Required action -> Everything in the records except the pictures must be copied out exactly.
-*-*-
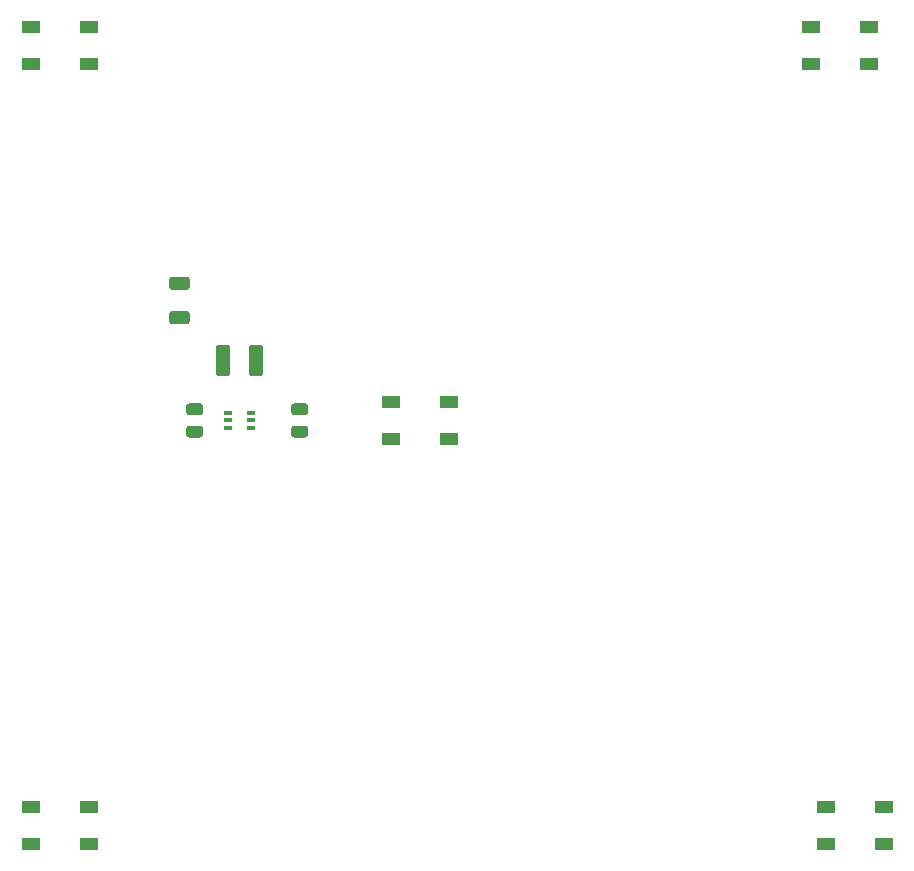
<source format=gbr>
%TF.GenerationSoftware,KiCad,Pcbnew,(5.1.10)-1*%
%TF.CreationDate,2021-09-15T08:26:03+02:00*%
%TF.ProjectId,Light_trainer,4c696768-745f-4747-9261-696e65722e6b,rev?*%
%TF.SameCoordinates,Original*%
%TF.FileFunction,Paste,Top*%
%TF.FilePolarity,Positive*%
%FSLAX46Y46*%
G04 Gerber Fmt 4.6, Leading zero omitted, Abs format (unit mm)*
G04 Created by KiCad (PCBNEW (5.1.10)-1) date 2021-09-15 08:26:03*
%MOMM*%
%LPD*%
G01*
G04 APERTURE LIST*
%ADD10R,0.650000X0.400000*%
%ADD11R,1.500000X1.000000*%
G04 APERTURE END LIST*
%TO.C,R1*%
G36*
G01*
X116214999Y-89800000D02*
X117465001Y-89800000D01*
G75*
G02*
X117715000Y-90049999I0J-249999D01*
G01*
X117715000Y-90675001D01*
G75*
G02*
X117465001Y-90925000I-249999J0D01*
G01*
X116214999Y-90925000D01*
G75*
G02*
X115965000Y-90675001I0J249999D01*
G01*
X115965000Y-90049999D01*
G75*
G02*
X116214999Y-89800000I249999J0D01*
G01*
G37*
G36*
G01*
X116214999Y-86875000D02*
X117465001Y-86875000D01*
G75*
G02*
X117715000Y-87124999I0J-249999D01*
G01*
X117715000Y-87750001D01*
G75*
G02*
X117465001Y-88000000I-249999J0D01*
G01*
X116214999Y-88000000D01*
G75*
G02*
X115965000Y-87750001I0J249999D01*
G01*
X115965000Y-87124999D01*
G75*
G02*
X116214999Y-86875000I249999J0D01*
G01*
G37*
%TD*%
D10*
%TO.C,U1*%
X122870000Y-98410000D03*
X122870000Y-99710000D03*
X120970000Y-99060000D03*
X122870000Y-99060000D03*
X120970000Y-99710000D03*
X120970000Y-98410000D03*
%TD*%
%TO.C,L1*%
G36*
G01*
X122695000Y-95055000D02*
X122695000Y-92905000D01*
G75*
G02*
X122945000Y-92655000I250000J0D01*
G01*
X123695000Y-92655000D01*
G75*
G02*
X123945000Y-92905000I0J-250000D01*
G01*
X123945000Y-95055000D01*
G75*
G02*
X123695000Y-95305000I-250000J0D01*
G01*
X122945000Y-95305000D01*
G75*
G02*
X122695000Y-95055000I0J250000D01*
G01*
G37*
G36*
G01*
X119895000Y-95055000D02*
X119895000Y-92905000D01*
G75*
G02*
X120145000Y-92655000I250000J0D01*
G01*
X120895000Y-92655000D01*
G75*
G02*
X121145000Y-92905000I0J-250000D01*
G01*
X121145000Y-95055000D01*
G75*
G02*
X120895000Y-95305000I-250000J0D01*
G01*
X120145000Y-95305000D01*
G75*
G02*
X119895000Y-95055000I0J250000D01*
G01*
G37*
%TD*%
%TO.C,C2*%
G36*
G01*
X127475000Y-98610000D02*
X126525000Y-98610000D01*
G75*
G02*
X126275000Y-98360000I0J250000D01*
G01*
X126275000Y-97860000D01*
G75*
G02*
X126525000Y-97610000I250000J0D01*
G01*
X127475000Y-97610000D01*
G75*
G02*
X127725000Y-97860000I0J-250000D01*
G01*
X127725000Y-98360000D01*
G75*
G02*
X127475000Y-98610000I-250000J0D01*
G01*
G37*
G36*
G01*
X127475000Y-100510000D02*
X126525000Y-100510000D01*
G75*
G02*
X126275000Y-100260000I0J250000D01*
G01*
X126275000Y-99760000D01*
G75*
G02*
X126525000Y-99510000I250000J0D01*
G01*
X127475000Y-99510000D01*
G75*
G02*
X127725000Y-99760000I0J-250000D01*
G01*
X127725000Y-100260000D01*
G75*
G02*
X127475000Y-100510000I-250000J0D01*
G01*
G37*
%TD*%
%TO.C,C1*%
G36*
G01*
X118585000Y-98610000D02*
X117635000Y-98610000D01*
G75*
G02*
X117385000Y-98360000I0J250000D01*
G01*
X117385000Y-97860000D01*
G75*
G02*
X117635000Y-97610000I250000J0D01*
G01*
X118585000Y-97610000D01*
G75*
G02*
X118835000Y-97860000I0J-250000D01*
G01*
X118835000Y-98360000D01*
G75*
G02*
X118585000Y-98610000I-250000J0D01*
G01*
G37*
G36*
G01*
X118585000Y-100510000D02*
X117635000Y-100510000D01*
G75*
G02*
X117385000Y-100260000I0J250000D01*
G01*
X117385000Y-99760000D01*
G75*
G02*
X117635000Y-99510000I250000J0D01*
G01*
X118585000Y-99510000D01*
G75*
G02*
X118835000Y-99760000I0J-250000D01*
G01*
X118835000Y-100260000D01*
G75*
G02*
X118585000Y-100510000I-250000J0D01*
G01*
G37*
%TD*%
D11*
%TO.C,D5*%
X171540000Y-131750000D03*
X171540000Y-134950000D03*
X176440000Y-131750000D03*
X176440000Y-134950000D03*
%TD*%
%TO.C,D4*%
X170270000Y-65710000D03*
X170270000Y-68910000D03*
X175170000Y-65710000D03*
X175170000Y-68910000D03*
%TD*%
%TO.C,D3*%
X104230000Y-65710000D03*
X104230000Y-68910000D03*
X109130000Y-65710000D03*
X109130000Y-68910000D03*
%TD*%
%TO.C,D2*%
X104230000Y-131750000D03*
X104230000Y-134950000D03*
X109130000Y-131750000D03*
X109130000Y-134950000D03*
%TD*%
%TO.C,D1*%
X134710000Y-97460000D03*
X134710000Y-100660000D03*
X139610000Y-97460000D03*
X139610000Y-100660000D03*
%TD*%
M02*

</source>
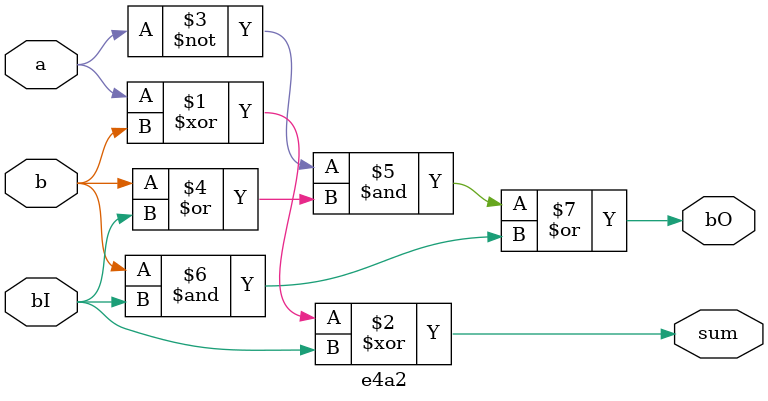
<source format=sv>


module tb;
  reg a, b, bI;
  wire o, bO;
  initial begin
    $dumpfile("dump.vcd");
    $dumpvars(1, tb);
    #00 a = 0; b = 0; bI = 0;
    #10 a = 0; b = 1; bI = 0;
    #10 a = 0; b = 1; bI = 1;
    #10 $stop;
  end
  e4a2 U1(o, bO, a, b, bI);
endmodule

// Design

module e4a2(output sum, bO, input a, b, bI);
  assign sum = a ^ b ^ bI;
  assign bO  = ((~a&(b|bI))|(b&bI));
endmodule

// Code by arcenter
// https://github.com/arcenter/UniCode/

</source>
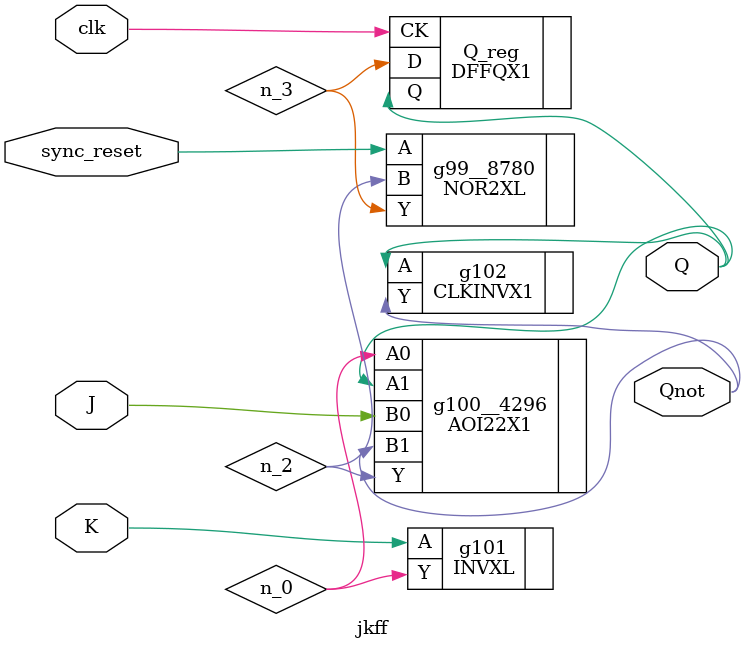
<source format=v>


// Verification Directory fv/jkff 

module jkff(J, K, clk, sync_reset, Q, Qnot);
  input J, K, clk, sync_reset;
  output Q, Qnot;
  wire J, K, clk, sync_reset;
  wire Q, Qnot;
  wire n_0, n_2, n_3;
  DFFQX1 Q_reg(.CK (clk), .D (n_3), .Q (Q));
  NOR2XL g99__8780(.A (sync_reset), .B (n_2), .Y (n_3));
  AOI22X1 g100__4296(.A0 (n_0), .A1 (Q), .B0 (J), .B1 (Qnot), .Y (n_2));
  CLKINVX1 g102(.A (Q), .Y (Qnot));
  INVXL g101(.A (K), .Y (n_0));
endmodule


</source>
-*-*-
Your response ->
<source format=gbr>
%TF.GenerationSoftware,KiCad,Pcbnew,(5.1.10)-1*%
%TF.CreationDate,2021-09-15T08:26:03+02:00*%
%TF.ProjectId,Light_trainer,4c696768-745f-4747-9261-696e65722e6b,rev?*%
%TF.SameCoordinates,Original*%
%TF.FileFunction,Paste,Top*%
%TF.FilePolarity,Positive*%
%FSLAX46Y46*%
G04 Gerber Fmt 4.6, Leading zero omitted, Abs format (unit mm)*
G04 Created by KiCad (PCBNEW (5.1.10)-1) date 2021-09-15 08:26:03*
%MOMM*%
%LPD*%
G01*
G04 APERTURE LIST*
%ADD10R,0.650000X0.400000*%
%ADD11R,1.500000X1.000000*%
G04 APERTURE END LIST*
%TO.C,R1*%
G36*
G01*
X116214999Y-89800000D02*
X117465001Y-89800000D01*
G75*
G02*
X117715000Y-90049999I0J-249999D01*
G01*
X117715000Y-90675001D01*
G75*
G02*
X117465001Y-90925000I-249999J0D01*
G01*
X116214999Y-90925000D01*
G75*
G02*
X115965000Y-90675001I0J249999D01*
G01*
X115965000Y-90049999D01*
G75*
G02*
X116214999Y-89800000I249999J0D01*
G01*
G37*
G36*
G01*
X116214999Y-86875000D02*
X117465001Y-86875000D01*
G75*
G02*
X117715000Y-87124999I0J-249999D01*
G01*
X117715000Y-87750001D01*
G75*
G02*
X117465001Y-88000000I-249999J0D01*
G01*
X116214999Y-88000000D01*
G75*
G02*
X115965000Y-87750001I0J249999D01*
G01*
X115965000Y-87124999D01*
G75*
G02*
X116214999Y-86875000I249999J0D01*
G01*
G37*
%TD*%
D10*
%TO.C,U1*%
X122870000Y-98410000D03*
X122870000Y-99710000D03*
X120970000Y-99060000D03*
X122870000Y-99060000D03*
X120970000Y-99710000D03*
X120970000Y-98410000D03*
%TD*%
%TO.C,L1*%
G36*
G01*
X122695000Y-95055000D02*
X122695000Y-92905000D01*
G75*
G02*
X122945000Y-92655000I250000J0D01*
G01*
X123695000Y-92655000D01*
G75*
G02*
X123945000Y-92905000I0J-250000D01*
G01*
X123945000Y-95055000D01*
G75*
G02*
X123695000Y-95305000I-250000J0D01*
G01*
X122945000Y-95305000D01*
G75*
G02*
X122695000Y-95055000I0J250000D01*
G01*
G37*
G36*
G01*
X119895000Y-95055000D02*
X119895000Y-92905000D01*
G75*
G02*
X120145000Y-92655000I250000J0D01*
G01*
X120895000Y-92655000D01*
G75*
G02*
X121145000Y-92905000I0J-250000D01*
G01*
X121145000Y-95055000D01*
G75*
G02*
X120895000Y-95305000I-250000J0D01*
G01*
X120145000Y-95305000D01*
G75*
G02*
X119895000Y-95055000I0J250000D01*
G01*
G37*
%TD*%
%TO.C,C2*%
G36*
G01*
X127475000Y-98610000D02*
X126525000Y-98610000D01*
G75*
G02*
X126275000Y-98360000I0J250000D01*
G01*
X126275000Y-97860000D01*
G75*
G02*
X126525000Y-97610000I250000J0D01*
G01*
X127475000Y-97610000D01*
G75*
G02*
X127725000Y-97860000I0J-250000D01*
G01*
X127725000Y-98360000D01*
G75*
G02*
X127475000Y-98610000I-250000J0D01*
G01*
G37*
G36*
G01*
X127475000Y-100510000D02*
X126525000Y-100510000D01*
G75*
G02*
X126275000Y-100260000I0J250000D01*
G01*
X126275000Y-99760000D01*
G75*
G02*
X126525000Y-99510000I250000J0D01*
G01*
X127475000Y-99510000D01*
G75*
G02*
X127725000Y-99760000I0J-250000D01*
G01*
X127725000Y-100260000D01*
G75*
G02*
X127475000Y-100510000I-250000J0D01*
G01*
G37*
%TD*%
%TO.C,C1*%
G36*
G01*
X118585000Y-98610000D02*
X117635000Y-98610000D01*
G75*
G02*
X117385000Y-98360000I0J250000D01*
G01*
X117385000Y-97860000D01*
G75*
G02*
X117635000Y-97610000I250000J0D01*
G01*
X118585000Y-97610000D01*
G75*
G02*
X118835000Y-97860000I0J-250000D01*
G01*
X118835000Y-98360000D01*
G75*
G02*
X118585000Y-98610000I-250000J0D01*
G01*
G37*
G36*
G01*
X118585000Y-100510000D02*
X117635000Y-100510000D01*
G75*
G02*
X117385000Y-100260000I0J250000D01*
G01*
X117385000Y-99760000D01*
G75*
G02*
X117635000Y-99510000I250000J0D01*
G01*
X118585000Y-99510000D01*
G75*
G02*
X118835000Y-99760000I0J-250000D01*
G01*
X118835000Y-100260000D01*
G75*
G02*
X118585000Y-100510000I-250000J0D01*
G01*
G37*
%TD*%
D11*
%TO.C,D5*%
X171540000Y-131750000D03*
X171540000Y-134950000D03*
X176440000Y-131750000D03*
X176440000Y-134950000D03*
%TD*%
%TO.C,D4*%
X170270000Y-65710000D03*
X170270000Y-68910000D03*
X175170000Y-65710000D03*
X175170000Y-68910000D03*
%TD*%
%TO.C,D3*%
X104230000Y-65710000D03*
X104230000Y-68910000D03*
X109130000Y-65710000D03*
X109130000Y-68910000D03*
%TD*%
%TO.C,D2*%
X104230000Y-131750000D03*
X104230000Y-134950000D03*
X109130000Y-131750000D03*
X109130000Y-134950000D03*
%TD*%
%TO.C,D1*%
X134710000Y-97460000D03*
X134710000Y-100660000D03*
X139610000Y-97460000D03*
X139610000Y-100660000D03*
%TD*%
M02*

</source>
<source format=sv>


module tb;
  reg a, b, bI;
  wire o, bO;
  initial begin
    $dumpfile("dump.vcd");
    $dumpvars(1, tb);
    #00 a = 0; b = 0; bI = 0;
    #10 a = 0; b = 1; bI = 0;
    #10 a = 0; b = 1; bI = 1;
    #10 $stop;
  end
  e4a2 U1(o, bO, a, b, bI);
endmodule

// Design

module e4a2(output sum, bO, input a, b, bI);
  assign sum = a ^ b ^ bI;
  assign bO  = ((~a&(b|bI))|(b&bI));
endmodule

// Code by arcenter
// https://github.com/arcenter/UniCode/

</source>
<source format=v>


// Verification Directory fv/jkff 

module jkff(J, K, clk, sync_reset, Q, Qnot);
  input J, K, clk, sync_reset;
  output Q, Qnot;
  wire J, K, clk, sync_reset;
  wire Q, Qnot;
  wire n_0, n_2, n_3;
  DFFQX1 Q_reg(.CK (clk), .D (n_3), .Q (Q));
  NOR2XL g99__8780(.A (sync_reset), .B (n_2), .Y (n_3));
  AOI22X1 g100__4296(.A0 (n_0), .A1 (Q), .B0 (J), .B1 (Qnot), .Y (n_2));
  CLKINVX1 g102(.A (Q), .Y (Qnot));
  INVXL g101(.A (K), .Y (n_0));
endmodule


</source>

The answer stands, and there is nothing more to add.